W tym artykule dowiesz się o:

W poprzednim sezonie w parze z Agnieszką Wołoszyn zajęła 3 miejsce w Simplus Cup, czyli Mistrzostwach Polski. - Trzecie miejsce w Mistrzostwach Polski to dobry wynik, ale kłamstwem byłoby gdybym powiedziała, że był to nasz cel. Chciałyśmy wywalczyć Mistrzostwo Polski, ale nie udało nam się to. Za to zdobyłyśmy pierwszy w historii medal w turnieju z cyklu Satelitte FIVB (brązowy). Wygrałyśmy mecz przeciwko Erice i Emilce Nystrum w Mysłowicach. Pozostałe dwa mecze przegrałyśmy po tie-breakach. Rok 2008 bez wątpienia zaliczę do udanych na Polskich i zagranicznych plażach. Chciałabym również podziękować Agnieszce za dobry sezon, bo bez niej nie było by tych sukcesów – tak podsumowuje swoje występy minionego lata Magdalena Michoń - Szczytowicz.

Od września Michoń - Szczytowicz łączy treningi z pracą w Szkole Mistrzostwa Sportowego w Łodzi. Skąd pomysł na bycie trenerką? - Wypłynął najpierw od byłego trenera kadry Janusza Bułkowskiego w zeszłym roku, a później od władz PZPS, po krótkim spotkaniu w maju zdecydowaliśmy z mężem, podjąć wyzwanie i spróbować sprawdzić się w czymś co najbardziej kochamy.

Zapytana o to jak się czuje na tym stanowisko, odpowiada z uśmiechem na ustach. - Kocham tą prace. Zresztą pracowałam już w Zespole Szkół Sportowych w Dąbrowie Górniczej jako nauczyciel i trener (młodzików oraz kadetów). Do mojej grupy należał min. Michał Kądzioła, którego nie trzeba nikomu przedstawiać, a także Marcin Kantor (zawodnik MOS-u Będzin i reprezentant kraju w plażówce). Oprócz nich miałam jeszcze 12 innych cudownych chłopaków – wspomina Magdalena Michoń - Szczytowicz.
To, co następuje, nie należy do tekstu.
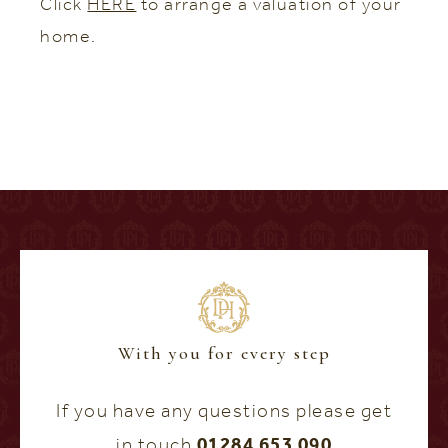
Click
HERE
to arrange a valuation of your
home.
With you for every step
If you have any questions please get
in touch
01284 653 090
Michoń - Szczytowicz pracuje z uczennicami i zajmuje się wyszukiwaniem przyszłych gwiazd polskiej plażówki. - Co do poszukiwania nowych talencików, najciężej było namówić dziewczyny w tym roku do przejścia do SMS-u, Obecnie mamy 11 dziewczynek, 9 pracuje od września, a dwie same się zgłosiły do nas i po przejściu kilku testów dołączyły do reszty. Najstarsza jest Kinga Kołosińska, wielokrotna reprezentantka kraju, która sprawuje piecze nad całą resztą. W tym roku miałam okazje uczestniczyć w nadziejach olimpijskich w Miliczu, rozmawiałam tam z kilkoma dziewczynkami, które chętnie widziałabym u nas w szkole. Są to bardzo sprawne i wysokie dziewczynki z rocznika 94 i młodsze. Zapewne niektóre z nich trafią do naszej szkoły.

Jak można się dostać pod "skrzydła" Michoń - Szczytowicz? - Trzeba się skontaktować ze mną lub SMS-em w Łodzi. Później przyjechać do nas na testy w kwietniu i wtedy wszystko się okaże.